Sportiers
Serokell participated in optimizing an IoT solution
for sports team training and games analysis.
In pursuit of better results, leading coaches seek innovative ways to analyze training techniques, leveraging advanced models and historical data. This is where Serokell came to assist with an ML solution.
The customer, a leading UK football team management, approached Serokell with a problem:
- How to highlight players' tactical errors and provide detailed analysis in real time.
- Additionally, they wanted to showcase tactics with multiple combinations that have been used in historical plays leading to victories.
This would help players gain a clear understanding of different approaches and best practices from world football, ultimately increasing the number of winning games.
To leverage a vast database of football matches and the ability to record and analyze gameplay in real time, Serokell developed an ML application.
This solution samples real-time recorded data, provides detailed analysis of player movements and ball trajectories, and helps the team understand how to apply best practices from other football teams to their games.
Our collaboration
Our task was to develop software capable of handling a vast amount of online and offline data to recognize similarities and predict possible outcomes when no such combination is available in the database. The client assigned us specific tasks that can be grouped into three main categories.

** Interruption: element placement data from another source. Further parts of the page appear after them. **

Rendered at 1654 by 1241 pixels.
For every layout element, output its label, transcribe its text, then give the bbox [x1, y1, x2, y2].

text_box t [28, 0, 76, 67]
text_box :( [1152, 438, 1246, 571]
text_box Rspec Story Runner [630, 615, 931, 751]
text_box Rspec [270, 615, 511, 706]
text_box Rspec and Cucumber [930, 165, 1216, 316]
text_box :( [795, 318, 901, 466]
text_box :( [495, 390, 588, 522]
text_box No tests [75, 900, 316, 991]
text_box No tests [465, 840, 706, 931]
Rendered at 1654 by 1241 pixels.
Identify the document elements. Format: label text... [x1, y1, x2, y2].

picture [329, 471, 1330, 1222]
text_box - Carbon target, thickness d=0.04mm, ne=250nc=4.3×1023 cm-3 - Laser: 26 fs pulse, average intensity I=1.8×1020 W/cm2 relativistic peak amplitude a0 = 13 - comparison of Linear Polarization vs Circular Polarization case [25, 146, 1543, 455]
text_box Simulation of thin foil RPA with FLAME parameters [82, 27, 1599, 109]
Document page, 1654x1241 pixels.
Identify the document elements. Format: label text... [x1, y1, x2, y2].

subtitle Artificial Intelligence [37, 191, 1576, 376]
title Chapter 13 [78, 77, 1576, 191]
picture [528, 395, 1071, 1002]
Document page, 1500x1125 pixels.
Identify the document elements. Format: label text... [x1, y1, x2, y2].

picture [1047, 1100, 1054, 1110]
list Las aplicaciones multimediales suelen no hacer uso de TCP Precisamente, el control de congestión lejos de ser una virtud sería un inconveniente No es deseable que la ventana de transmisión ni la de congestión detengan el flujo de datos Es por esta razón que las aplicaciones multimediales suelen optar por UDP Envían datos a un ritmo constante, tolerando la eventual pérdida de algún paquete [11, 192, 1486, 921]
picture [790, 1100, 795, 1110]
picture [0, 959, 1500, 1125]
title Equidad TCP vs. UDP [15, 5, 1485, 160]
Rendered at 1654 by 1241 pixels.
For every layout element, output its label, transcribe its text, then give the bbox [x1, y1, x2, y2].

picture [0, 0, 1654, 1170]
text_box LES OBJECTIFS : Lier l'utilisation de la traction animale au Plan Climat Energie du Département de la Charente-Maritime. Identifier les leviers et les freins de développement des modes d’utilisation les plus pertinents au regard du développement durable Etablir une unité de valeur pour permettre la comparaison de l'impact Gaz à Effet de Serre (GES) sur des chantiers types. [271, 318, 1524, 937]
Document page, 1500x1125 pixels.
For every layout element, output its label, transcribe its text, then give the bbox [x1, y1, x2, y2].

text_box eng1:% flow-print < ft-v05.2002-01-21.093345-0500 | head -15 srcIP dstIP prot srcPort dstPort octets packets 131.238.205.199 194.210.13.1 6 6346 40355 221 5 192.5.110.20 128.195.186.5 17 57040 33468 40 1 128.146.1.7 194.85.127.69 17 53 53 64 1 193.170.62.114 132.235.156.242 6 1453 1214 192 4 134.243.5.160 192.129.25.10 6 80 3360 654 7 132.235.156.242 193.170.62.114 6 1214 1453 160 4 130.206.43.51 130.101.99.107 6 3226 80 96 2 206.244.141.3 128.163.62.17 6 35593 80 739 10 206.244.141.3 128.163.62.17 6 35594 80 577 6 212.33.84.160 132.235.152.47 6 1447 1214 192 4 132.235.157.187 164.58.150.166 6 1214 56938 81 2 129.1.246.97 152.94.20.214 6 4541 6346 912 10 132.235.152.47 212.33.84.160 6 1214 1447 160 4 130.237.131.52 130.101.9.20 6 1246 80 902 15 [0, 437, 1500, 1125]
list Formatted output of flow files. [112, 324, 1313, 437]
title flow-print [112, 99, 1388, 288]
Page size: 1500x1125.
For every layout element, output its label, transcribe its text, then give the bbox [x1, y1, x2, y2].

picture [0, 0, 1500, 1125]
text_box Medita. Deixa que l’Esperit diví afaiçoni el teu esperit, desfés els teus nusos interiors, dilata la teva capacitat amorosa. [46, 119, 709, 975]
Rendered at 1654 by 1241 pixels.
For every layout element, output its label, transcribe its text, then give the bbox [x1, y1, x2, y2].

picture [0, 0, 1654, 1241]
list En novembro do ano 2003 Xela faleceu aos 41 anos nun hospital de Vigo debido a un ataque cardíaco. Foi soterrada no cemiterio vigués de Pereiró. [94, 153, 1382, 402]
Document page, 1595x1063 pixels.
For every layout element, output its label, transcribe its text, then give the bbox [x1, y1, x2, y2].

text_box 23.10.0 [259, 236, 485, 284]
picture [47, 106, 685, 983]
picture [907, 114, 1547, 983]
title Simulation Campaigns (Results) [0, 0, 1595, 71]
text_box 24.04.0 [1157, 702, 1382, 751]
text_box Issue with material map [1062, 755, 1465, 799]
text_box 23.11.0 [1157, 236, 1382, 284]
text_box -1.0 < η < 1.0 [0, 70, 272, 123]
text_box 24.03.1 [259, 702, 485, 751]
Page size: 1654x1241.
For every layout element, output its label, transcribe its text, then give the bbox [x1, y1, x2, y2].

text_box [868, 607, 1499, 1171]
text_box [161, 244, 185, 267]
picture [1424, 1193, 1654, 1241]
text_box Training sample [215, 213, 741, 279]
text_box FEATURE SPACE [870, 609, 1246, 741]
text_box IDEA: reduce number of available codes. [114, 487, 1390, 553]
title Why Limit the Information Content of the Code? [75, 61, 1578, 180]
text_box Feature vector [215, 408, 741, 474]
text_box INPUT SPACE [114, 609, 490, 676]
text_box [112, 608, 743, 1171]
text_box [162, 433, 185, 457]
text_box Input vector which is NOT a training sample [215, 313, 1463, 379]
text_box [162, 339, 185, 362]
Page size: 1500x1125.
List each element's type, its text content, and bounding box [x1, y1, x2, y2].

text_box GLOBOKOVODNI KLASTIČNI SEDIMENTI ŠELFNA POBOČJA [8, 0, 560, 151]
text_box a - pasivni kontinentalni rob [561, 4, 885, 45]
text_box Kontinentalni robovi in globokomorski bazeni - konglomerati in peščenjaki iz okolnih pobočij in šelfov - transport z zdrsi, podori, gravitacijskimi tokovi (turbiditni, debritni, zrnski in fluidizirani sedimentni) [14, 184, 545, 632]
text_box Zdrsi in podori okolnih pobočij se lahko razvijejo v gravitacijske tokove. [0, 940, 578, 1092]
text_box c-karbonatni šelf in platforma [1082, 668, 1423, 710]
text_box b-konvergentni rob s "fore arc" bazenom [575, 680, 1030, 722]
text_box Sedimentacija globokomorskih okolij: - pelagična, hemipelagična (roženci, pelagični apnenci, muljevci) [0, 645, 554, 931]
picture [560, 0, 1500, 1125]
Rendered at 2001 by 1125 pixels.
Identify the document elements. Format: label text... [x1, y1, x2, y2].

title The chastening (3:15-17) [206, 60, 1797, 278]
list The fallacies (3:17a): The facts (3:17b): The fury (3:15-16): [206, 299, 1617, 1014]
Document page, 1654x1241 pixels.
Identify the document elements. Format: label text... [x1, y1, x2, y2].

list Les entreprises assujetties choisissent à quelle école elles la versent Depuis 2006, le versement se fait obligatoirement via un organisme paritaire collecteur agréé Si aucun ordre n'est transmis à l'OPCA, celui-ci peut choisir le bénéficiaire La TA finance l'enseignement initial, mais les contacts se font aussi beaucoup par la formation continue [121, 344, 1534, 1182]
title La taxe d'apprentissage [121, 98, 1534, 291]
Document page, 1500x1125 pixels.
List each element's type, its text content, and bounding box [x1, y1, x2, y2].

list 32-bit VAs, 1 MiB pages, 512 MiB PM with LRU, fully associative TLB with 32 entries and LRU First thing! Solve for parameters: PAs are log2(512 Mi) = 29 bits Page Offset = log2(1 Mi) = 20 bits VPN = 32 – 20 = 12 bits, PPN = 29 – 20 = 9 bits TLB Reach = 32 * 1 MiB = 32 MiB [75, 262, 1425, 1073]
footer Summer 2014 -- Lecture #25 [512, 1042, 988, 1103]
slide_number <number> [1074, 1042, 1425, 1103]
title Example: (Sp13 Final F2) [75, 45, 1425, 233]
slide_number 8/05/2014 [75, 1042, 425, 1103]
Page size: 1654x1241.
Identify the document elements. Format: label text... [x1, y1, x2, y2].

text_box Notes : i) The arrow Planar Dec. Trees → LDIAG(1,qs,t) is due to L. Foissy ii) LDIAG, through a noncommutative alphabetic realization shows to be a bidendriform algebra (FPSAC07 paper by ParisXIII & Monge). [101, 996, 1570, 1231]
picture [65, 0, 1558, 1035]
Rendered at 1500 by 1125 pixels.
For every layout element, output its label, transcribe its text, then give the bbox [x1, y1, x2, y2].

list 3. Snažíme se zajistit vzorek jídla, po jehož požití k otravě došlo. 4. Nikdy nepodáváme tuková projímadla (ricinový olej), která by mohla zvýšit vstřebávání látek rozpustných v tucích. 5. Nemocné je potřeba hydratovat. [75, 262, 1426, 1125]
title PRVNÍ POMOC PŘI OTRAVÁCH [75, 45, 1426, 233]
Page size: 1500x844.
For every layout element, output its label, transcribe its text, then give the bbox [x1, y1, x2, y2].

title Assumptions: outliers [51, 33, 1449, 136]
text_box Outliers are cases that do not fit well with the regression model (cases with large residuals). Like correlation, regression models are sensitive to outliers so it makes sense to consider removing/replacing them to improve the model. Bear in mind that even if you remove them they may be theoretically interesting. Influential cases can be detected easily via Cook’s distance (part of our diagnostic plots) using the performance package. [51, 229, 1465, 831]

Create an ML model to develop a set of tactical combinations:
- Create simulations for offensive sets against specific defensive sets.
- Design approaches for attacking plays and corner kick defense.
- Establish methods for quick transitions between defensive and offensive plays.
Work out a more accurate overview of player performance:
- Develop tools to assess individual player metrics, such as distance covered, sprints, speed and overall team performance.
- Provide coaches with measurable performance indicators to enhance their evaluation of tactics.
Provide transparent and measurable
analysis:
- Count offensive vs defensive game proportions, analyze tactical combinations, and team performance to identify strengths and weaknesses.
- Predict scoring positions based on playing style to assist coaches in developing more productive game tactics.
The task resonated with many of our developers who are avid football fans themselves. This added an extra level of motivation and enthusiasm as we developed our strategy for this complex project.
Our process
Step 1
Taking into consideration recent developments, such as FIFA officially granting permission to use wireless sensors for tracking player positions and physiological parameters during matches, we proposed the placement of sensors and the utilization of real-time records.
This approach allowed us to work on data-driven analysis based on the positional data captured by the sensors. We were able to identify and focus on measurable parameters of the footballers' play. This, in turn, provided coaches with a tool for a more detailed analysis of their mentees’ performance.
Step 2
Our team conducted a thorough investigation of existing competitor solutions but found no suitable alternatives for this specific task. However, we came across several academic research studies that provided valuable insights. Building upon this research, we designed a new application that leverages Language Models (LLMs) and a database of football plays from the past 20 years.
In this application, we introduced key performance indicators, such as the speed of the ball, rotation, players' positioning, and kick strength. This enabled coaches to analyze and visualize the proper execution of kicks compared to real training session records.
Step 3
Another aspect of our work involved pattern-based modeling to facilitate a comparison between training sessions and historical records for various game events. This included analyzing pass patterns, corner kicks, and different attack combinations such as 4-2-2, 3-4-3, and 3-5-2 in winning games from databases like PubMed, ProQuest, Elsevier, and more. The goal was to assist coaches in explaining necessary corrections to team tactics during training sessions.
Strategic Modeling
By implementing "deep imitation learning" in our model, we were able to visualize effective responses to specific attack situations. This allows for identifying patterns for successful gameplay.
Additionally, we provided visualizations to illustrate how teams can respond to attacking combinations and create a stronger defense.
The incorporation of these pattern-based modeling techniques resulted in more productive training sessions and more successful game outcomes.
Serokell successfully developed software that can handle vast amounts of online and offline data, identifying patterns and predicting potential outcomes in football.
Results
We completed all the work within the established deadline. The final product was thoroughly tested and met the specified requirements. The solution was well-accepted by the customer, along with our suggestions for more advanced functionality.
The current version of the application, utilizing cutting-edge LLM technology, has already propelled the football team ahead of its competitors. This positions the coaches as successful innovators and establishes the team as one of the top contenders.
We are happy to have had the opportunity to collaborate with the customer and contribute to developing a one-of-a-kind software product that supports the development of sports globally.